What the task asks: Copy word for word the part of the text on Quantum Monte Carlo research starting at "The largest systems" and ending at "of other properties.".

I am a second-year graduate student in physics at the University of
Illinois at Urbana Champaign. I have been working under the direction
of Professor David Ceperley on the development of Quantum Monte Carlo
(QMC)
techniques for the study of condensed physical and chemical systems at
the nano-scopic level. Quantum Monte Carlo techniques have a
distinct advantage over other methods in computational chemistry and
condensed-matter physics in that QMC can provide exact values for the
physical properties of the system under study. It can provide, for
example, energy differences between chemical species, which can be
used to calculate the rate at which a chemical reaction proceeds. A
very high degree of accuracy is required for this type of computation,
which is not afforded by other methods. The eventual applications of
these techniques are nearly limitless, ranging from the computational
pharmaceutical design to the study of poorly-understood solid state
systems, such as those exhibiting high temperature superconductivity
or giant magneto-resistance (GMR).
The major limit in QMC is the size of the systems that can be studied.
The largest systems that have been studied have contained little over
a hundred atoms. While increases in hardware speed are continually
extending this limit, this must be accompanied by algorithmic
improvements for significant progress to be made. Over the past year,
I have been exploring an alternative technique for the study of the
properties of molecules at the quantum level. Currently, the most
well-accepted technique performs efficient calculations of the total
energy of molecules, but suffers in the calculation of all other
properties. The alternative technique, based on the Monte-Carlo
evaluation of path integrals, promises to provide more accurate and
efficient calculation of other properties.

Listed records:
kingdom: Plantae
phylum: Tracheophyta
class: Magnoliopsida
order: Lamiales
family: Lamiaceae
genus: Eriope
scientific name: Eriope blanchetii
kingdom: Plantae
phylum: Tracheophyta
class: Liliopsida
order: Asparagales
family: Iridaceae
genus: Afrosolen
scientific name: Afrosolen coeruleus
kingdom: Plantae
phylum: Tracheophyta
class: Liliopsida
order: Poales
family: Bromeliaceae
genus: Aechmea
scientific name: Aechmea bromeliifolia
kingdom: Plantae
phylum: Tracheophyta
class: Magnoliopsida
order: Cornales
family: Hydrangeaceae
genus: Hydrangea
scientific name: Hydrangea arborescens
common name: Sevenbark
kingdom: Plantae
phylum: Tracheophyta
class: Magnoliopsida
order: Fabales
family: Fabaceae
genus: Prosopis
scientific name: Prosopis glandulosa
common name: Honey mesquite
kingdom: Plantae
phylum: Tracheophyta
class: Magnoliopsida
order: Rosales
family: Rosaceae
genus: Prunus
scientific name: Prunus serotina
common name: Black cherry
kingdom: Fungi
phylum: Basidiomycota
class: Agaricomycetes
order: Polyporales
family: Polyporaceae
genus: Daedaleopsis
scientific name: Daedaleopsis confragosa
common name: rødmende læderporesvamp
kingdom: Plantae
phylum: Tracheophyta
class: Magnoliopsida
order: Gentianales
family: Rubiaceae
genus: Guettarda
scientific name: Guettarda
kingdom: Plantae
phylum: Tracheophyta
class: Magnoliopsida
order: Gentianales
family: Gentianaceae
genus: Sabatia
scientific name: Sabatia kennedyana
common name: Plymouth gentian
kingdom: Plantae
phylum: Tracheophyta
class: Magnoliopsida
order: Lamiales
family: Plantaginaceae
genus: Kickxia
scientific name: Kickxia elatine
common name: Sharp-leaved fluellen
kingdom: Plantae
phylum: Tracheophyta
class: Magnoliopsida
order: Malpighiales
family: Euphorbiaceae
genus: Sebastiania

Answer area:
The largest systems that have been studied have contained little over
a hundred atoms. While increases in hardware speed are continually
extending this limit, this must be accompanied by algorithmic
improvements for significant progress to be made. Over the past year,
I have been exploring an alternative technique for the study of the
properties of molecules at the quantum level. Currently, the most
well-accepted technique performs efficient calculations of the total
energy of molecules, but suffers in the calculation of all other
properties. The alternative technique, based on the Monte-Carlo
evaluation of path integrals, promises to provide more accurate and
efficient calculation of other properties.